The two men posted their adventure on their Web site two days before
Christmas. On Christmas Day, traffic on the site spiked to more than
27,000 visitors.

Chronister explained that the Bacon Explosion "got so much traction on
the Web because it seems so over the top." But Chronister, an Internet
marketer from Kansas City, Missouri, did what he could to help it along.
He first used Twitter to send short text messages about the recipe to
his 1,200 Twitter followers, many of them fellow Internet marketers with
extensive social networks. He also posted links on social networking
sites. "I used a lot of my connections to get it out there and to push
it," he said.

The Bacon Explosion posting has since been viewed about 390,000 times.
It first found a following among barbecue fans, but quickly spread to
sites run by outdoor enthusiasts, off-roaders and hunters. (Several
proposed venison-sausage versions.) It also got mentions on the Web site
of Air America, the liberal radio network, and National Review, the
conservative magazine. Jonah Goldberg at NationalReview.com wrote,
"There must be a reason one reader after another sends me this every
couple hours." Conservatives4palin.com linked, too.

So did regular people. A man from Wooster, Ohio, wrote that friends had
served it at a bon voyage party before his 10-day trip to Israel, where
he expected bacon to be in short supply. "It wasn't planned as a
send-off for me to Israel, but with all of the pork involved it sure
seemed like it," he wrote.

About 30 people sent in pictures of their Explosions. One sent a video
of the log catching fire on a grill.

Day said that whether it is cooked in an oven or in a smoker, the
rendered fat from the bacon keeps the sausage juicy. But in the smoker,
he said, the smoke heightens the flavor of the meats.

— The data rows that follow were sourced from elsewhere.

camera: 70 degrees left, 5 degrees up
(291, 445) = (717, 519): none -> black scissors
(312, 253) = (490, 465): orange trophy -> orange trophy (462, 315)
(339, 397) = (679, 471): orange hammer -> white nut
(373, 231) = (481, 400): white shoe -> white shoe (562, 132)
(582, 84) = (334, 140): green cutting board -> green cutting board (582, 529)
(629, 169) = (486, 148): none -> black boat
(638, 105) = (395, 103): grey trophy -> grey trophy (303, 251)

Nick Pummell, a barbecue hobbyist in Las Vegas, learned of the recipe
from Chronister's Twittering. He made his first Explosion on Christmas
Day, when he and a group of friends also had a more traditional turkey.
"This was kind of the dessert part," he said. "You need to call 911
after you are done. It was awesome."

Chronister said the main propellant behind the Bacon Explosion's spread
was a Web service called StumbleUpon, which steers Web users toward
content they are likely to find interesting. Readers tell the service
about their professional interests or hobbies, and it serves up sites to
match them. More than 7 million people worldwide use the service in an
attempt to duplicate serendipity, the company says.

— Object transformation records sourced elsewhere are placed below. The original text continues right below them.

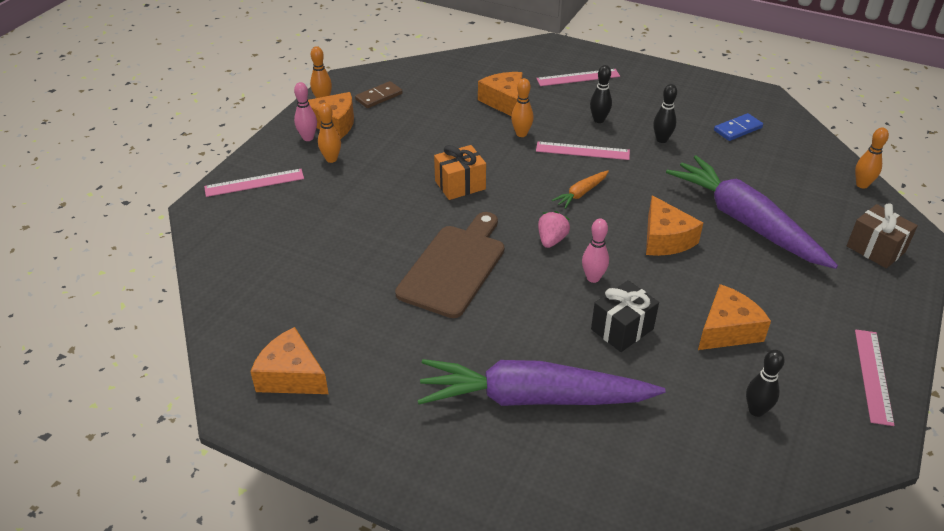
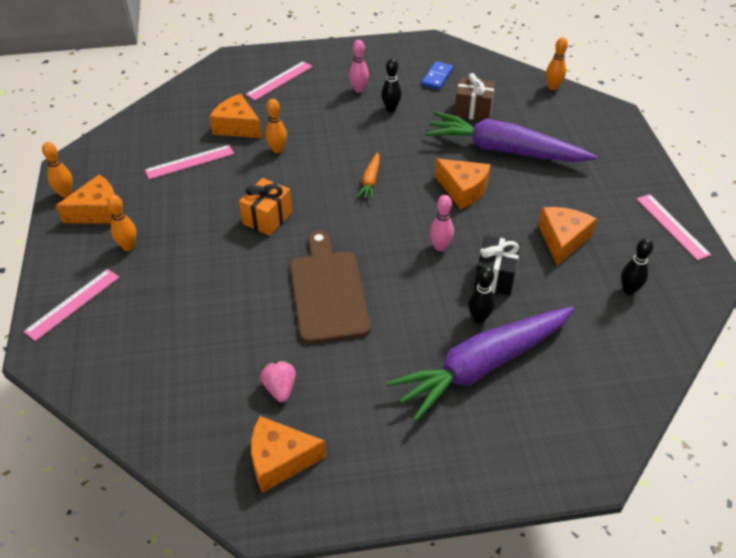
camera: 35 degrees left, 5 degrees up
(308, 138) = (85, 236): pink bowling pin -> pink bowling pin (359, 89)
(379, 97) = (118, 167): brown domino -> none
(551, 240) = (383, 231): pink strawberry -> pink strawberry (280, 388)
(582, 151) = (339, 144): pink ruler -> pink ruler (190, 162)
(599, 120) = (329, 111): black bowling pin -> black bowling pin (479, 318)
(875, 249) = (600, 132): brown gift -> brown gift (473, 110)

Chronister intended to send the post to StumbleUpon, but one of his
readers beat him to it. It appeared on the front page of StumbleUpon for
three days, which further increased traffic.

Chronister also littered his site with icons for Digg, Del.icio.us and
other sites in which readers vote on posts or Web pages they like,
helping to spread the word. "Alright this is going on Digg," a commenter
wrote minutes after the Explosion was posted. "Already there," someone
else answered.

Some have claimed that the Bacon Explosion is derivative. A writer known
as the Headless Blogger posted a similar roll of sausage and bacon in
mid-December. Chronister and Day do not claim to have invented the
concept.

But they do vigorously defend their method. When one commenter dared to
suggest that the two hours in the smoker could be slashed to a mere 30
minutes if the roll was first cooked in a microwave oven, Chronister
snapped back. "Microwave??? Seriously? First, the proteins in the meats
will bind around 140 degrees, so putting it on the smoker after that is
pointless as it won't absorb any smoke flavor," he responded on his
site. "This requires patience and some attention. It's not McDonald's."